How Electrical Transmission Lines Work: Ohm’s Law, I²R Losses, and High-Voltage Grids | Practical Engineering

Overview

In this Practical Engineering episode, Grady Hillhouse explains why electricity often travels across great distances on high voltage transmission lines instead of staying near power plants. He walks through the physics of resistance, Ohm's law, and the I squared R losses that waste energy, and shows how stepping up voltage with transformers reduces current and improves efficiency. The video also delves into how three-phase transmission works, why towers are so tall, how insulators and air gaps provide insulation without heavy insulation around conductors, and how protective shield wires and dampers keep lines safe from lightning and wind.
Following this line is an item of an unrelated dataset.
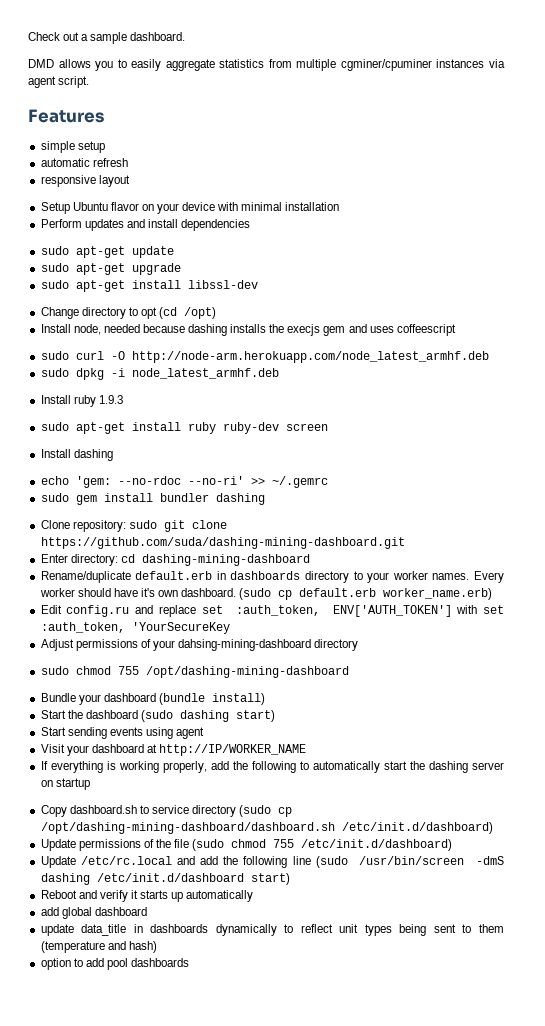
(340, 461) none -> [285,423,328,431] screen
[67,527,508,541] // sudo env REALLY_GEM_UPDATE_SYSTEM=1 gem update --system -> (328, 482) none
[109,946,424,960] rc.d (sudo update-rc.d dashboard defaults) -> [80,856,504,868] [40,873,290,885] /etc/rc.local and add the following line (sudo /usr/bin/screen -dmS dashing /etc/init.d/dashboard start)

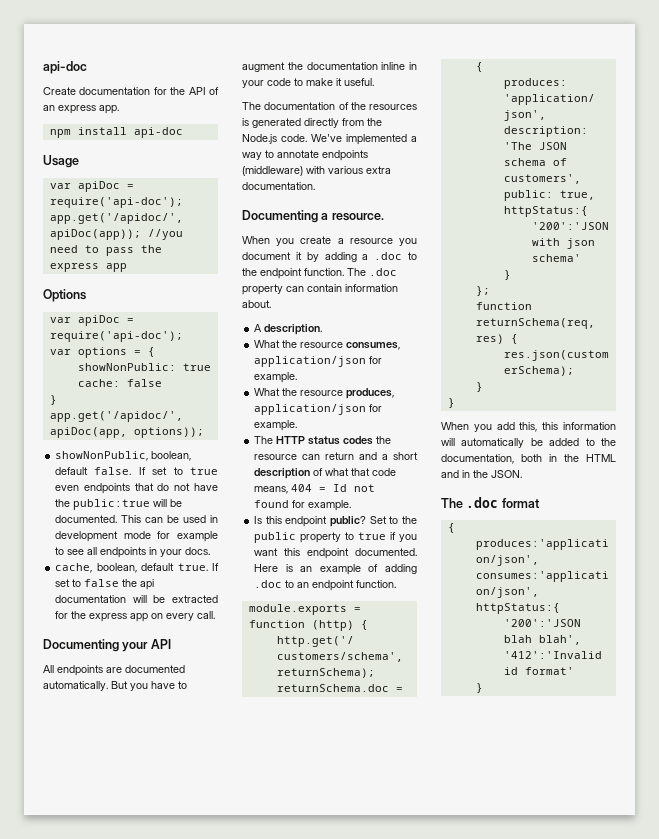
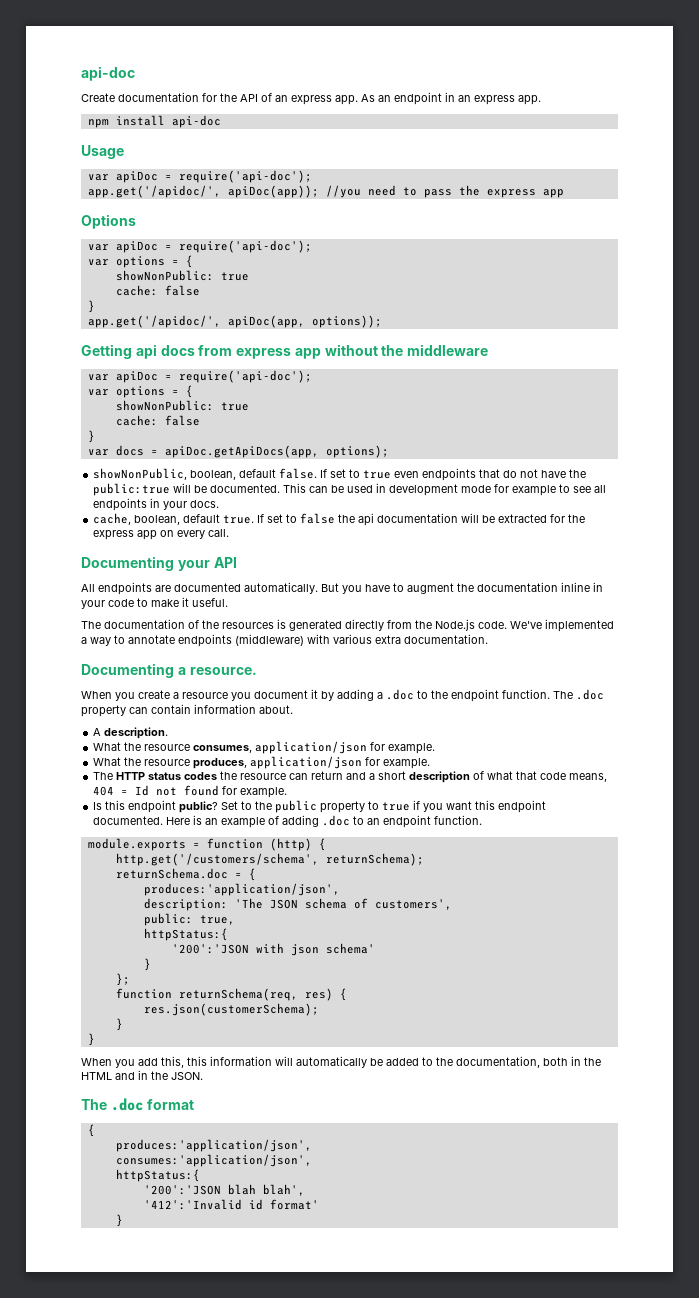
(119, 109) none -> [361,92,541,105] As an endpoint in an express app.
(204, 432) none -> [81,344,489,359] [87,370,312,383] [87,385,193,398] [115,400,249,411] [115,415,200,426] [87,430,95,443] [87,445,389,458] // Getting api docs from express app without the middleware // var apiDoc = require('api-doc'); // var options = { // showNonPublic: true // cache: false // } // var docs = apiDoc.getApiDocs(app, options);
Finally, it touches on how solar power and distributed generation are changing the traditional grid, and how these factors influence the modern electrical landscape.

Introduction

Practical Engineering's episode on electrical transmission lines explains why power plants are not located next to every city and how the grid moves electricity efficiently across long distances.

Core Concepts

• Ohm's law and voltage-current relationships
• Power losses described by I squared R
• Voltage stepping with transformers to reduce current
• The 3-phase system and how lines are grouped

Design and Safety Considerations

• Air insulation versus thick insulation around conductors
• Tower height, spacing, and insulator discs to prevent arcing
• Insulators often use ceramic discs and the rule of thumb: count discs and multiply by 15 to estimate voltage
• Shield wires to protect against lightning
• Wind, sag, and dampers such as stockbridge dampers

Grid Evolution

The video also touches on distributed generation like rooftop solar and how changing energy marketplaces enable long-distance energy trades, reshaping the traditional transmission model.